Ascending behavior in non-flagellated phytoplankton is not limited to giant cells in the ocean. Positive buoyancy is the result of lift (cell sap density) exceeding ballast (silicate frustule in diatoms, cell wall in others) (Woods & Villareal, 2008) and theoretical considerations have suggested that there is a minimal cell size that can support positive buoyancy (Villareal, 1988). However, there is persistent evidence of positive buoyancy in smaller (10s vs 100s µm diameter) spring bloom diatoms (Acuña et al., 2010; Jenkinson, 1986; Lännergren, 1979), Antarctic diatoms (Hardy & Gunther, 1935), deep chlorophyll maximum diatoms (Waite & Nodder, 2001) and post-auxospore diatoms (Smayda & Boleyn, 1966; Waite & Harrison, 1992).

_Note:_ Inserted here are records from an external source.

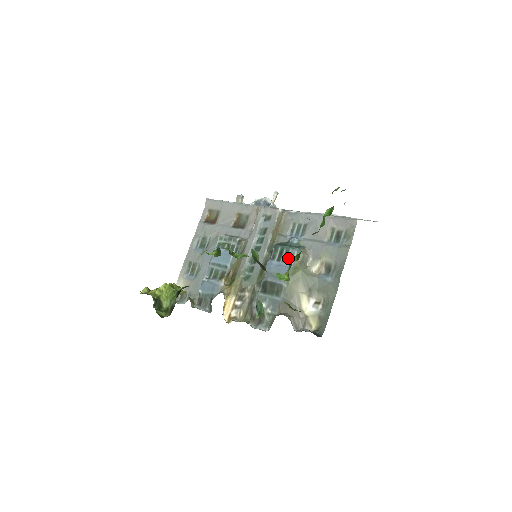
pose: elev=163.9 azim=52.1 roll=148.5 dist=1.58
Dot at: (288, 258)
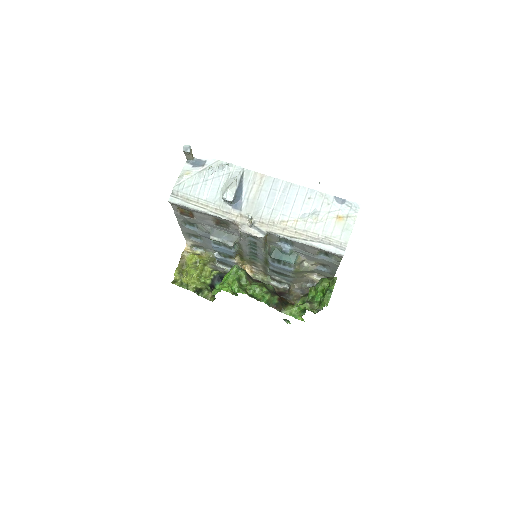
Dot at: (287, 265)
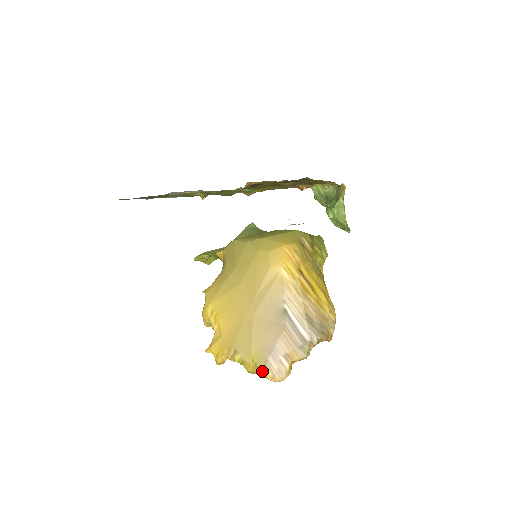
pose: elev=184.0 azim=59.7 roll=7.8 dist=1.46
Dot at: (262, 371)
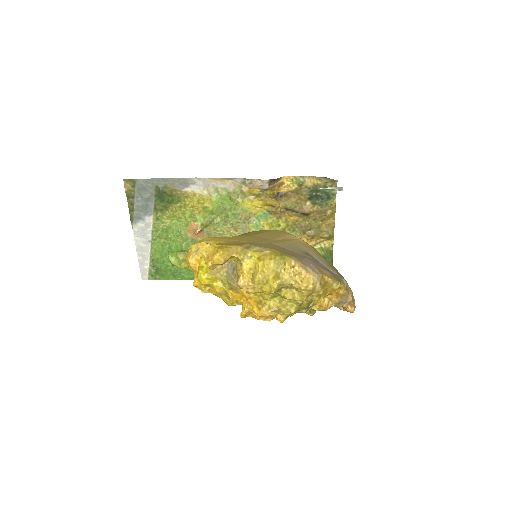
Dot at: (290, 258)
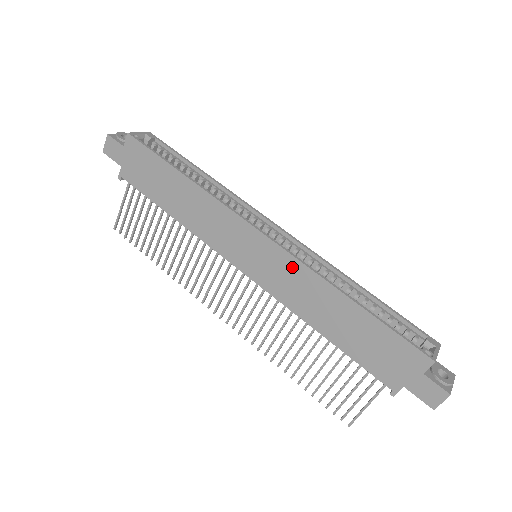
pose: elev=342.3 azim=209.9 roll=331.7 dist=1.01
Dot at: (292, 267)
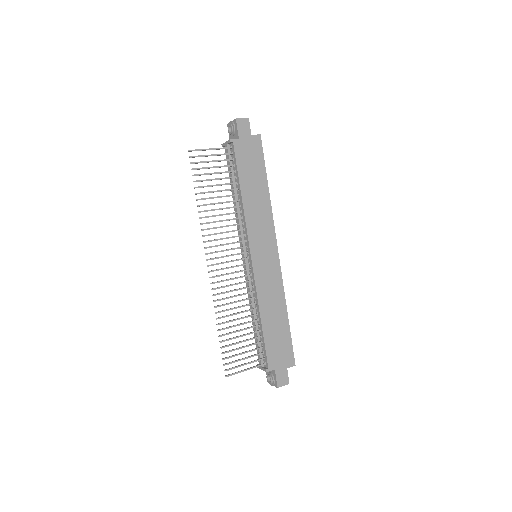
Dot at: (277, 279)
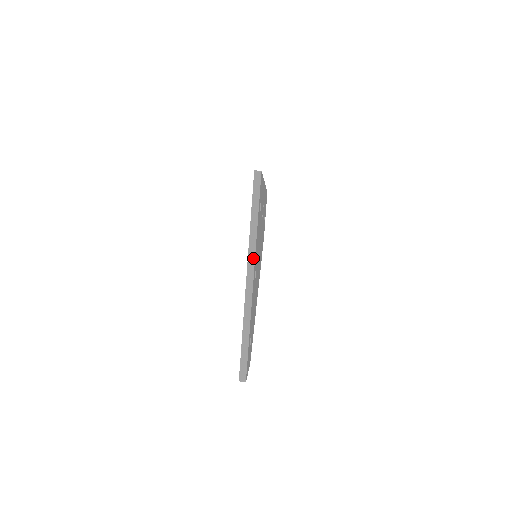
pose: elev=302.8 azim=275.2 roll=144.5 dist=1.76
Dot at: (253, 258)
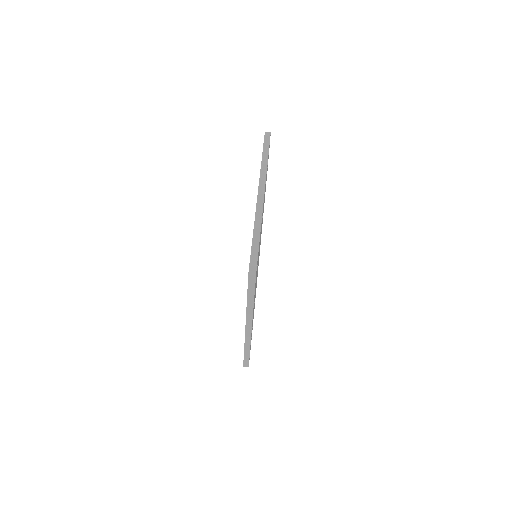
Dot at: (251, 320)
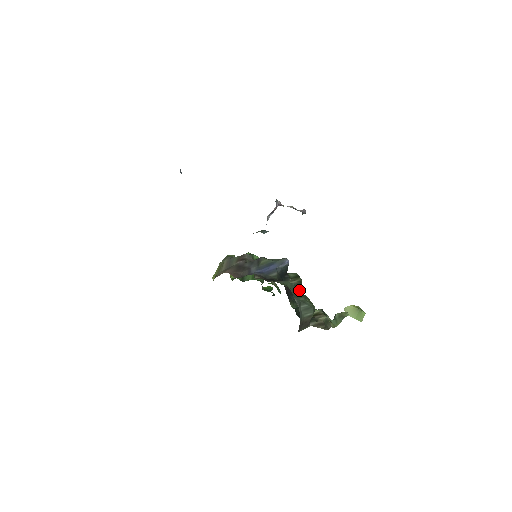
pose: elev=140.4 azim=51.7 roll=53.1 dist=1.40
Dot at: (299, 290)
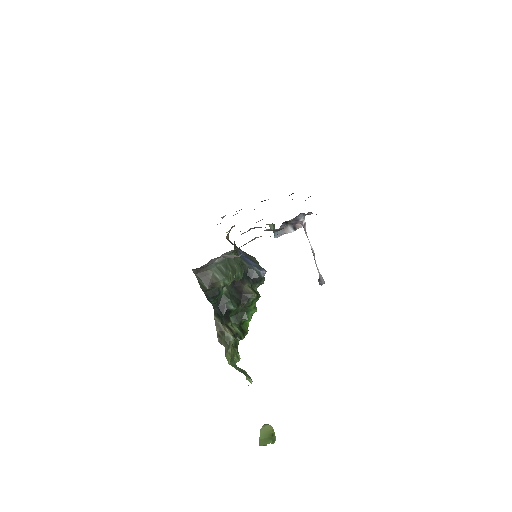
Dot at: (237, 266)
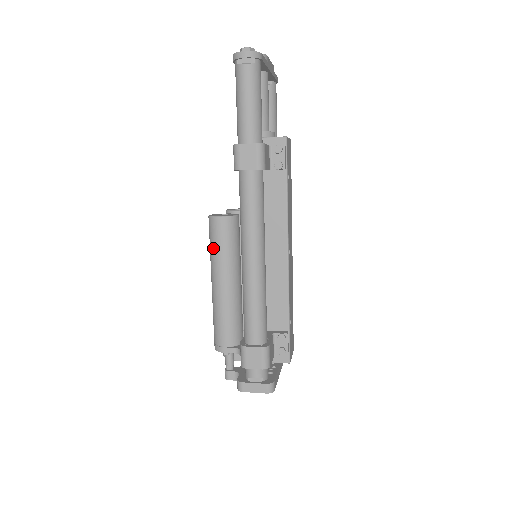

Cells as small as 200 µm3 (equivalent spherical diameter = ∼8 µm) could be capable of positive buoyancy (Waite et al., 1997). These observations are scattered, but consistent with laboratory data that in sinking rate experiments, some fraction of healthy cultures are generally positively buoyant (Bienfang, 1981). Stoke’s velocities of this size range of phytoplankton are <1–2 m d-1 (Smayda, 1970); however, aggregation and chain formation could increase the effective size and the Stoke’s velocity. There are numerous aspects of this phenomenon that are unresolved, but the core observation that ascending behavior occurs in a variety of non-flagellated phytoplankton cannot be ignored.

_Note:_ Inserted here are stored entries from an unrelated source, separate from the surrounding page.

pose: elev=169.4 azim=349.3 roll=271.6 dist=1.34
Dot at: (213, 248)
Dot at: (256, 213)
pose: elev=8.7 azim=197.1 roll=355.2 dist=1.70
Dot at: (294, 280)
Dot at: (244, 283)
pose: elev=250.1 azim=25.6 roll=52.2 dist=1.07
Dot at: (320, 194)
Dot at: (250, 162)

The data that document ascending behavior in a diversity of both small and large cells are contrary to standard concepts of passive phytoplankton settling in the ocean, but are consistent with evolutionary adaptation to a physical partitioning of light and nutrient resources (Ganf & Oliver, 1982; Smetacek, 1985). We have considered only the largest vertical migrators, but persistent reports of small, ascending phytoplankton coupled with the long-noted potential of flagellated forms to vertically migrate in the open sea (Nielsen, 1939) opens entirely new linkages between events in the deep euphotic zone (Brown et al., 2008; McGillicuddy et al., 2007) and the response of surface communities. The ascent of some fraction of the biomass is a mechanism rarely considered in models of nutrient cycling in the open sea but should not be ignored. Quantifying these upward fluxes is a challenge for existing instrumentation and will likely require new approaches.